To Bret Kenwell at eToro, while stocks may be a bit overheated at the moment, it doesn’t mean the markets are about to go off the rails.

“While it may eventually lead to some profit taking in the short term, this is still a bull market. Until we see material weakness in the economy, it’s hard to get bearish on stocks,” Kenwell noted.

Overbought Territory

“Despite some concerns about banks tightening lending standards recently, the U.S. economy still looks to be attempting a soft landing,” said Don Rissmiller at Strategas. With inflation remaining tame, “Fed rate cuts are likely later in 2024,” he added.

Market-implied expectations for Fed rate cuts this year continued to price in a quarter-point move in June and a total of four this year. Next week, consumer-price index data for January is anticipated to show further slowing, which Fed officials have said is a condition for pivoting to cuts after 11 rate increases over the past two years.

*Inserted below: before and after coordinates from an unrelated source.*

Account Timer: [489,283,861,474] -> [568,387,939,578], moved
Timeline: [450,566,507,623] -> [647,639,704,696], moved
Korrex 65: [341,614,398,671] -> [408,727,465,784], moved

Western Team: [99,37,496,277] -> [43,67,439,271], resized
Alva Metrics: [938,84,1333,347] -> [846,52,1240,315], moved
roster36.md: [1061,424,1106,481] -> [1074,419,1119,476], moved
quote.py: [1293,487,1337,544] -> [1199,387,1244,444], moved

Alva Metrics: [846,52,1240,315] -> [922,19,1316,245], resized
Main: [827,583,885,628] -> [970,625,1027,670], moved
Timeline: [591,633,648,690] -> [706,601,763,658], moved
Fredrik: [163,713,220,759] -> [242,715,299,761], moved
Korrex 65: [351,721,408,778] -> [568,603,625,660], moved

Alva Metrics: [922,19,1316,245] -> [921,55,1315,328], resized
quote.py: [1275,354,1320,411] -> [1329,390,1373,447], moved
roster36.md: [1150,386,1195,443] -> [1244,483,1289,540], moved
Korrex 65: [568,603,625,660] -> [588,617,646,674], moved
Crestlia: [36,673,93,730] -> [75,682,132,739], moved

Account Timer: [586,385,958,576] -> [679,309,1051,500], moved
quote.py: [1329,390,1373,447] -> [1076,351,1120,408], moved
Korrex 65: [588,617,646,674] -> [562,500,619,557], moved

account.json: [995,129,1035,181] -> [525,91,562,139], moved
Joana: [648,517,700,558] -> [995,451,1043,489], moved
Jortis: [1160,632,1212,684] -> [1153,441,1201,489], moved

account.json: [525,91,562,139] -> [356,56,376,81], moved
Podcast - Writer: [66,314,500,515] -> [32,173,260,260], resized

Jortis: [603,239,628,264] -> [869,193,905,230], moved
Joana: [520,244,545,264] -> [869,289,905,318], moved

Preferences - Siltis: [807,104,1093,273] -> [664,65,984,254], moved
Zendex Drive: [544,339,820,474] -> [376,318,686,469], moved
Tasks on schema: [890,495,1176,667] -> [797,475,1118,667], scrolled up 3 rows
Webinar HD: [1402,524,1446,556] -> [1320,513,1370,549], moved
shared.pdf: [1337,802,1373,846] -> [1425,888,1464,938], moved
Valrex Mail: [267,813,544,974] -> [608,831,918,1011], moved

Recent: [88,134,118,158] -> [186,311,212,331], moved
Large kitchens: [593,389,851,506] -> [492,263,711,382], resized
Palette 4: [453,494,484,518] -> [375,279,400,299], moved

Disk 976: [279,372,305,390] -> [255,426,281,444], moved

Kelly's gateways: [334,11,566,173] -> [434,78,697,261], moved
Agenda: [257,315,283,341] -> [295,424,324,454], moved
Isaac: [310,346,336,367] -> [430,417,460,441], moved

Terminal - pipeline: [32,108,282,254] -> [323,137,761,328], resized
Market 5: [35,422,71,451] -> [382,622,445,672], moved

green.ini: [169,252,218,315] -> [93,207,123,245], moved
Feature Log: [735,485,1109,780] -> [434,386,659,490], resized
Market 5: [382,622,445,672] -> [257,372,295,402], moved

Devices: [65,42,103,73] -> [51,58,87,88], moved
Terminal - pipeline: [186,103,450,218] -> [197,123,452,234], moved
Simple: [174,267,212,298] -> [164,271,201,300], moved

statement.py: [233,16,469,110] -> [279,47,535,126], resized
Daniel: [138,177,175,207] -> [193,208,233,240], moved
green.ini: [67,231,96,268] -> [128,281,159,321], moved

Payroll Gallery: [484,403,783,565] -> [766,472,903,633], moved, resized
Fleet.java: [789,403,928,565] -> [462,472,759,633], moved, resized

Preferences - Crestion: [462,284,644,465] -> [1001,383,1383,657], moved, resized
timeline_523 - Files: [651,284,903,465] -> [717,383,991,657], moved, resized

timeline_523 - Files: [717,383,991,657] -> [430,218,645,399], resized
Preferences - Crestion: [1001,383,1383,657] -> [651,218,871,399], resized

Expectations for a heavy slate of new corporate bonds concentrated on Monday — ahead of the January CPI data — was another factor for Treasury yields to push higher Friday.

To Krishna Guha at Evercore, the U.S. CPI revisions presented “no ugly surprises,” which should add to the Fed’s confidence that inflation is heading sustainably back to the 2% target — and ticking one more box on the road to rate cuts.